ちょっと前なら、その場だけの緊張だったのが、今やずっと継続中。

これは……もしかして、もしかしなくても――――。


ちらりと仕事中のユキセンセを盗み見ると、ドキン、と心臓が跳ね上がる。


……ヤバイ。わたし、ユキセンセのこと……意識してるっぽい……。


今までとなんら変わらない様子のユキセンセを見て、心が騒ぐ。違うところと言えば、今日は洗い立ての髪で、締切前の状況の割に整った髪をしている。その髪を見てしまうと、さらに鼓動が速くなる。


落ち着け、落ち着け……わたし!


誰にも気付かれないように、小さく深呼吸を繰り返して簡単な清掃をしていた。
フローリングを綺麗にしながら、順にユキセンセの背後へと近付く。

カチャ、カチャ、と時折聞こえるキーボードの音。
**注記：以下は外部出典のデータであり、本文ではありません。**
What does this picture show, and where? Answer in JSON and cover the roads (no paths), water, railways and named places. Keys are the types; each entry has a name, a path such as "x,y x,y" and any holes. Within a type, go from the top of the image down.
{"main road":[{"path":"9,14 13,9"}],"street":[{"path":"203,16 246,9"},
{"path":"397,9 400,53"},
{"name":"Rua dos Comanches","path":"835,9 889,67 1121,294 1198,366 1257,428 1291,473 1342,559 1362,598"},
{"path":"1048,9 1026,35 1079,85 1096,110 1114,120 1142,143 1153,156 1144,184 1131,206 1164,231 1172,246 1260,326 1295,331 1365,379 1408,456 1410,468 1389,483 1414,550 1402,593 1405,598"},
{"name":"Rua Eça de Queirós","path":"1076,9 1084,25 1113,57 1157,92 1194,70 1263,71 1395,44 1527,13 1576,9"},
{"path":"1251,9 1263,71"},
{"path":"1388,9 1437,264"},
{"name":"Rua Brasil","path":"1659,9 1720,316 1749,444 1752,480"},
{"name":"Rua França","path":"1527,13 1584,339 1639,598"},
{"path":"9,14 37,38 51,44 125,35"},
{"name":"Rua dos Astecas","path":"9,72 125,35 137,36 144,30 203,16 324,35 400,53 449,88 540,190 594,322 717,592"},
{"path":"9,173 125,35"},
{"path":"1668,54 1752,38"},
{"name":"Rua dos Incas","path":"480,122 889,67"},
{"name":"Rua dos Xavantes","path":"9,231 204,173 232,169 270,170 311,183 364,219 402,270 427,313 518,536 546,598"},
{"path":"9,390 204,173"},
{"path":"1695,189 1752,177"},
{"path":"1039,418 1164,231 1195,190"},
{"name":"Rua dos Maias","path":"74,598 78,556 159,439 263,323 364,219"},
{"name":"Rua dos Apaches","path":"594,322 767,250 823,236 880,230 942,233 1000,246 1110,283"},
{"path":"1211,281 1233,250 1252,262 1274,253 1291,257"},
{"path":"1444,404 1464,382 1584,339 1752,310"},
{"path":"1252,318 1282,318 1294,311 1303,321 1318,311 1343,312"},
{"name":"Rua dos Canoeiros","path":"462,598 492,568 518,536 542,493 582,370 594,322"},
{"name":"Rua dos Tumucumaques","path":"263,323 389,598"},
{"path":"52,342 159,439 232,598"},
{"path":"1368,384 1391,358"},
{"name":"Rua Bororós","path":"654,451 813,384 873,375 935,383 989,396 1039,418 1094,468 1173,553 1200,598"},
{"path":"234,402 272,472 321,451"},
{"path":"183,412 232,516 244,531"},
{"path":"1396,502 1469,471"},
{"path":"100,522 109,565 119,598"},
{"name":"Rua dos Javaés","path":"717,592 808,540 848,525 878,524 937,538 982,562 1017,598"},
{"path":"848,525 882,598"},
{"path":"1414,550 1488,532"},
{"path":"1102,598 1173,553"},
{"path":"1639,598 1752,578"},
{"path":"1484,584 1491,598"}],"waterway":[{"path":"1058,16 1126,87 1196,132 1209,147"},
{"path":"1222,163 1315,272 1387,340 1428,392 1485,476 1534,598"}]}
何気なく、今はどんな仕事をしているのか、とセンセの頭越しにディスプレイをチラ見した。


あ。画面にも、原稿。多少粗く見えるけど、印刷したらすごく線が綺麗なんだよね。
なんだか、わたしなんかが普段使わないような表示がいっぱい……。やっぱり専門のソフト? か、なにかを使ってるのかな。

いつの間にか手を休め、凝視してしまってる自分に気付いてハッとした。